ВЫБРАННЫЙ ОТРЫВОК:
Восточный художник (позднее так стал поступать и художник византийский) претворял образы в стиле, перевоссоздавшем мир в соответствии с религиозными идеалами, главной константой которых была Вечность. Искусство главенства Земли обретает наивысшую силу в согласии с человеком; искусство мира вечности и судьбы обретает эту силу в разногласии: оно не старается быть ни искусством, ни красотой, оно не «стилизовано»: оно есть стиль. Вот почему греческое искусство в борьбе с искусством Древнего Востока, искусство Реймса, а затем Италии в борьбе с восточной составляющей христианства сходным образом открывают изображение движения. Постепенный переход планов, который, начиная с эпохи Перикла, приходит на смену их чётким сопряжениям в созданных ранее лицах (в частности, это касается губ и век), предвосхищает растушёвку контура у Леонардо. И тот же поиск изобразительных средств, противоположных изобразительным средствам религиозной неподвижности, ведёт – по достижении иллюзии – и греческого, и итальянского художника к тому, чтобы перестать видеть в искусстве только средство обширного вымысла.
Вопросы, которые Греция несла с собой, за два столетия (с VI по IV вв.) изменили её формы глубже, чем Египет и Восток изменили свои на протяжении двух тысячелетий. Подлинным мифом греческого искусства мог бы быть миф о неустанном поиске человека. Но последующие открытия, которые от «Коры Евтидикос» до Парфенона составляют для нас эллинское величие, растворились во времена великих европейских монархий в едином открытии: искусство может быть средством создания воображаемого мира, созвучного не той стороне человека, которая от Месопотамии до средневекового искусства хотела вывести его за пределы рационального познания и видеть в нём ничтожный материал сакральных зрелищ, но той его стороне, которая стремилась перестроить Вселенную по человеческим законам.
Именно тогда какой-нибудь художник эпохи готики, наверное, хотел писать как Рафаэль, но не умел.

СВЕДЕНИЯ:
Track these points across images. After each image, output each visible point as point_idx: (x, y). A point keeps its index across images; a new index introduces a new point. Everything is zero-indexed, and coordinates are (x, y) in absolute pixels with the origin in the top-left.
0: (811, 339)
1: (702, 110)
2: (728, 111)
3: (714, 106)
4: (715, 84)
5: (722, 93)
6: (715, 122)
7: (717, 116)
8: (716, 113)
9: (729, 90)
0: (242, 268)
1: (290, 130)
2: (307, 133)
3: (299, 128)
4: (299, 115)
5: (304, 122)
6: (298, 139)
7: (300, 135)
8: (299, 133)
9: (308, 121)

ВОПРОСЫ ПО ТЕКСТУ:
[a] Что в отрывке о греческом и восточном искусстве названо главной константой религиозных идеалов?
[b] Допишите продолжение отрывка о греческом и восточном искусстве, начав сразу после его последнего предложения.
Строки здесь не нужны.

ОТВЕТЫ НА ЗАДАНИЯ:
[a] Вечность.

[b]
От примитивизма до античности, от варваров до Рафаэля всё более и более насущной становилась идея прогресса в искусстве. У искусства появились свои просветители. Оно стало средством выражения не художника, но цивилизации. Можно сказать, оно стало способом выражения красоты.
Одна из самых двусмысленных в эстетике, идея красоты двусмысленна только в эстетике. Но родилась она поздно и стала, прежде всего, оправданием. Те, кто требовали от искусства быть средством выражения красоты, делали это простейшим образом: для них сфера прекрасного состояла в том, что они предпочитали в жизни. Конечно, есть разные вкусы, как есть разные краски, но людям легче приходить к согласию в отношении женской красоты, чем в отношении картин, ибо почти все они были влюблены, однако не все становились любителями живописи. Вот почему Греции без труда удалось согласовать свой вкус к монументальному искусству со вкусом к изяществу; к статуям Афины и к танагрским статуэткам; вот почему ей легко было переходить от Фидия к Праксителю. А XVIII веку, видимо, легко было совмещать своё восхищение Рафаэлем со склонностью к Буше. Воздействие академизма идёт отсюда, а не от провозглашения античного ню в качестве истины в противоположность ню готическому. Возвращённые к жизни скульптуры Буржа[110 - Бурж – главный город департамента Шер (Франция). Возможно, имеются в виду скульптуры центрального портала (так называемый портал Страшного суда собора Сент-Этьен, конец XII – начало XIV вв.).] похожи на большее число женщин, чем Афродита Сиракузская[111 - Афродита Сиракузская, копия скульптуры (III в. до н. э.) – в Музее Сиракуз.]; но она похожа на тех женщин, кому мужчины отдают предпочтение.
С тех пор, как возродившийся в XVI веке античный академизм, казалось, провозгласил художественной ценностью вожделение, вот уже пятьсот лет христианский мир (постепенно и не без рецидивов) избавляется от преисподней. На смену образам мира, преследуемого страхом, пришли образы чистилища; вскоре то христианство, на которое возлагалось столько надежд, обременённое столькими тревогами, оставило в Риме только обещание рая. Византийское искусство умело рисовать лишь ангелов с трубами, провозвестников Страшного суда, которые вели свою родословную от греческих побед и уподобляемых пророкам. Анджелико не мог больше писать демонов. В тот день, когда Николай Кузанский написал: «Христос – совершенный человек», одновременно с вратами ада закрылся христианский цикл; настал час рождения форм Рафаэля.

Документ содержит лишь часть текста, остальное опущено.